> _Activity_
Copy the passage about contaminated coastal landfill sites from "The findings are" up to and including "in the future.", swapping "erosion" for "wearing away" everywhere it appears.

> _Given passage_
□ □ □ □ □ □ □

The analysis found that 100 per cent of the Leigh Marsh waste samples and 63 per cent of the Hadleigh Marsh samples contained contaminants at concentrations that exceed marine sediment quality guidelines ‘probable effects levels’, indicating that adverse effects to flora and fauna could be expected if the waste was to erode into surrounding coastal wetlands.

The findings are from a forthcoming report for the Environment Agency, authored by Dr Kate Spencer, Reader in Environmental Geochemistry at QMUL, and James Brand, PhD student at QMUL’s School of Geography.  

“It’s important to state clearly that we’re not saying these sites are currently eroding. What our findings show is that in the event of erosion, there would be serious environmental consequences due to the level of contaminants that would pollute the surrounding protected ecological sites.”

The main risks to these landfills come from the effects of climate change, including erosion and flooding with salt water from storm surges and higher water levels.

According to Dr Spencer, many of these sites may be vulnerable to erosion and coastal flooding in the future.

“If you take a look inside these sites, they reflect consumption and waste patterns of the time. So one historic landfill site might contain a huge amount of plastics, and another might be full of coal ash. Many of them were in use when there were no rules about what went in. This is important because it means that we can’t draw national conclusions from individual sites – every landfill is essentially unique and some will prove more risky than others.”

Mr Brand said that it was “important to understand the sheer scale of some of these sites”. The Hadleigh Marsh site contains 500,000m3 of waste – if this waste were to erode and be released to the adjacent marsh, there is sufficient material to cover 138 Wembley size football pitches to a depth of half a metre.

The study says that while a policy of relocating the waste away from vulnerable sites would be preferable, it is likely that the waste will continue to be protected in situ due to the enormous costs and risks associated with relocating the waste.

The next stage of the research will create a vulnerability index for historic coastal landfill sites, to determine where resources and attention might best be focused.

□ □ □ □ □ □ □

> _Supplied data_
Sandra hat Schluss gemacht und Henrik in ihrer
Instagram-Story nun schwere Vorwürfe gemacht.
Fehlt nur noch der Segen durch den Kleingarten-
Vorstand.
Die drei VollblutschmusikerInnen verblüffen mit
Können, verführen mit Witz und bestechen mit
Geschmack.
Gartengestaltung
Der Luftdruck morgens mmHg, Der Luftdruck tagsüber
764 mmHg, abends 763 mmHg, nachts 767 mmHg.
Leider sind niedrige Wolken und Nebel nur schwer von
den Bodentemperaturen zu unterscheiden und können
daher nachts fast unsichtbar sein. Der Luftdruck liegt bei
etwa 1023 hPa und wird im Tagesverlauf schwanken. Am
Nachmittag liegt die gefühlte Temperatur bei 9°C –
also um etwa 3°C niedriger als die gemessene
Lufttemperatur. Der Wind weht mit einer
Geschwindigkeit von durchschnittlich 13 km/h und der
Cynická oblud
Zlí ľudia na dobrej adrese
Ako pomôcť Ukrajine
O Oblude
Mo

□ □ □ □ □ □ □

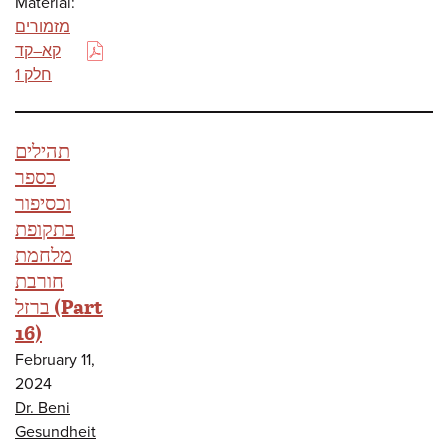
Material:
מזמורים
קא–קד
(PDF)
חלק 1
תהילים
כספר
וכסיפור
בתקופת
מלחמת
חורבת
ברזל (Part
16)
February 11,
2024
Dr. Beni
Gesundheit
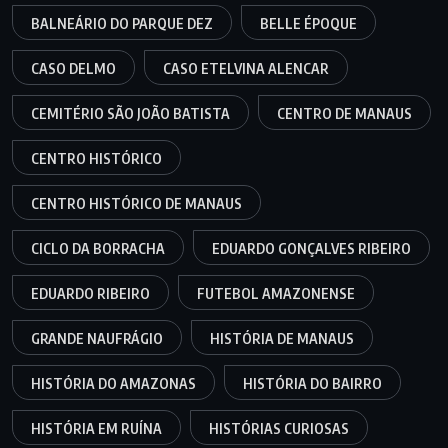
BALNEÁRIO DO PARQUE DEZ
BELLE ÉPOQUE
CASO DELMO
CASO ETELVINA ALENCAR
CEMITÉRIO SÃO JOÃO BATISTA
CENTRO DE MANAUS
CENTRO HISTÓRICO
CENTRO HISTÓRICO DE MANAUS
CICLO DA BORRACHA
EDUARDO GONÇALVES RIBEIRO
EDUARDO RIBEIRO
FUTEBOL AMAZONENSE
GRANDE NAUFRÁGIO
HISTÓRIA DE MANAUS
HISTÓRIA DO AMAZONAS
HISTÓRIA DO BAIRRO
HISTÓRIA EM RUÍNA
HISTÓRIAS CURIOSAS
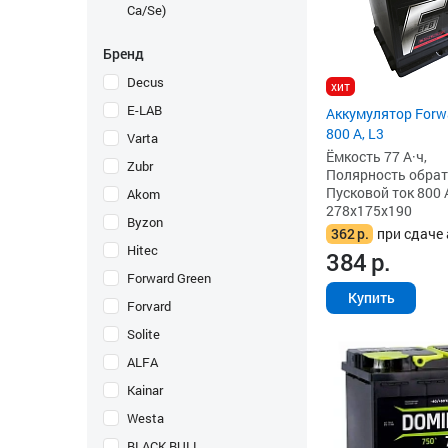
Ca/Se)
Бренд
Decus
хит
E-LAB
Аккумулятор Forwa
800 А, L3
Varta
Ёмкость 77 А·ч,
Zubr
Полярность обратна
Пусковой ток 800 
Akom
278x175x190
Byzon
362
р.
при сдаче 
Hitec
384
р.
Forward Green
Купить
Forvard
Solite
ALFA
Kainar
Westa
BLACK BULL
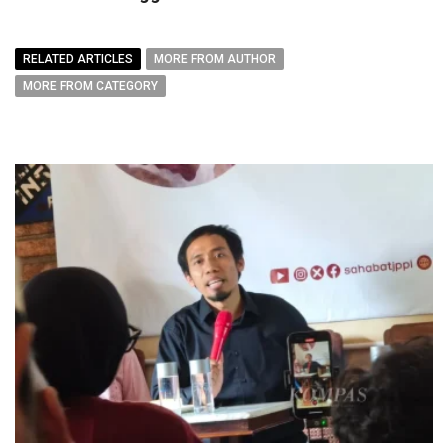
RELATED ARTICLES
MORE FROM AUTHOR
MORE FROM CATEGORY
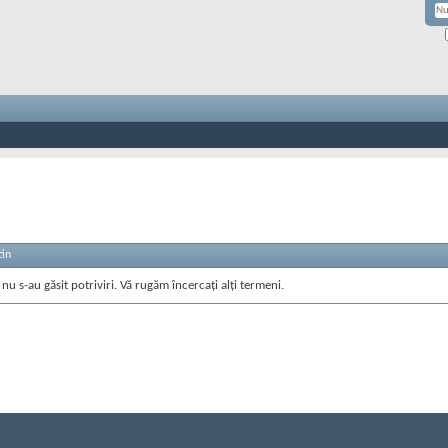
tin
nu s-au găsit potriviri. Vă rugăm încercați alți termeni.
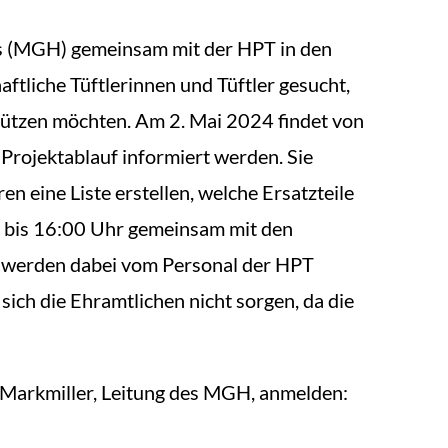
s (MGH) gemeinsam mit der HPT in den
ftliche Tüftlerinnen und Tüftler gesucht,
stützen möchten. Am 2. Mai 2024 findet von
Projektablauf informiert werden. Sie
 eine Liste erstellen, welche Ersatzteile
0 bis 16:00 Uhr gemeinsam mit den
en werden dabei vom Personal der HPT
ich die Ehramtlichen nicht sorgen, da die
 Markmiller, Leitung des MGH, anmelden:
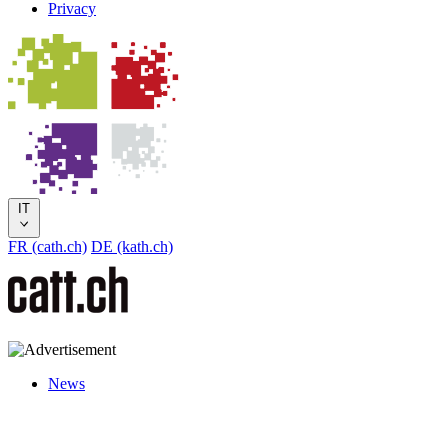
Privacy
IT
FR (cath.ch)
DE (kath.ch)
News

□ □ □ □ □ □ □

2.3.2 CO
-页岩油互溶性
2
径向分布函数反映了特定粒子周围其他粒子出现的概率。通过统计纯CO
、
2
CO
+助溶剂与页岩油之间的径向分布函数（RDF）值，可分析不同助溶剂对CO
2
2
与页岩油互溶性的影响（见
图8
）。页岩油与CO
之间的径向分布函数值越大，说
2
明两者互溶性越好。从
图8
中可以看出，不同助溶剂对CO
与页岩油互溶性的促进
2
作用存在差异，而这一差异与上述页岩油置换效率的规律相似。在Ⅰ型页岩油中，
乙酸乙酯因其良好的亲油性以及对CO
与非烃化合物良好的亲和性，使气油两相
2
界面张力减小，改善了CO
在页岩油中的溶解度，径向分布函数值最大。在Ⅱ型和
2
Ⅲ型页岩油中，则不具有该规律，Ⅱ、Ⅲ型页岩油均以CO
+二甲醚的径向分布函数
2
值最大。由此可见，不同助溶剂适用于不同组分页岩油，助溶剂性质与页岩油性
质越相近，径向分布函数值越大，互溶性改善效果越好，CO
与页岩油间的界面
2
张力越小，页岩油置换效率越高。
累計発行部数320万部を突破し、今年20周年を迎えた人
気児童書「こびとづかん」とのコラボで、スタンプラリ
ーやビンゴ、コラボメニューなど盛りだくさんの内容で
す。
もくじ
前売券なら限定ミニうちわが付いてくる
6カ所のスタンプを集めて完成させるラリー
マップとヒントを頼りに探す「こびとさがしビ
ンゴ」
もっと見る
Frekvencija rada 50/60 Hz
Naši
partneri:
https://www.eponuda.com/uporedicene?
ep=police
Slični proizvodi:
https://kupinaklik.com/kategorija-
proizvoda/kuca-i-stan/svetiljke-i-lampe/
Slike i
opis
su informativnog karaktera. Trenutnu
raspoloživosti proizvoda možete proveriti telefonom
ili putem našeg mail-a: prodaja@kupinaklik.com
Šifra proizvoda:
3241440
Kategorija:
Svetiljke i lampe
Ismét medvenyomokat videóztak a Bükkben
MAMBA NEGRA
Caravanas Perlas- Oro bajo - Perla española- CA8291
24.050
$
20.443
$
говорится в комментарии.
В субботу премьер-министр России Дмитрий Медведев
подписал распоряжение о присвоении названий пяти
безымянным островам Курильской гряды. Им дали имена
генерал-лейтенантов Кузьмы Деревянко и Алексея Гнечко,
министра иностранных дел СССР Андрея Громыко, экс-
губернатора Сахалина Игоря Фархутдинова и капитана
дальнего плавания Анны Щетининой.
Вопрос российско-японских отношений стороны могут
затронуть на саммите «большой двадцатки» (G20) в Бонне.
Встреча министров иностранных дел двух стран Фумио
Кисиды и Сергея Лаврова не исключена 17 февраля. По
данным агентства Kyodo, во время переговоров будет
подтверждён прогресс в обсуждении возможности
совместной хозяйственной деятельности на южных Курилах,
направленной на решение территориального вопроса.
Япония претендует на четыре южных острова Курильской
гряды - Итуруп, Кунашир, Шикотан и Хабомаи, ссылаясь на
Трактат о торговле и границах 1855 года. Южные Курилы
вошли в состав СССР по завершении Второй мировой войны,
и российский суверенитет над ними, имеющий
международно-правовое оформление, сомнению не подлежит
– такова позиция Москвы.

□ □ □ □ □ □ □

> _Solution for this task_
The findings are from a forthcoming report for the Environment Agency, authored by Dr Kate Spencer, Reader in Environmental Geochemistry at QMUL, and James Brand, PhD student at QMUL’s School of Geography.  

“It’s important to state clearly that we’re not saying these sites are currently eroding. What our findings show is that in the event of wearing away, there would be serious environmental consequences due to the level of contaminants that would pollute the surrounding protected ecological sites.”

The main risks to these landfills come from the effects of climate change, including wearing away and flooding with salt water from storm surges and higher water levels.

According to Dr Spencer, many of these sites may be vulnerable to wearing away and coastal flooding in the future.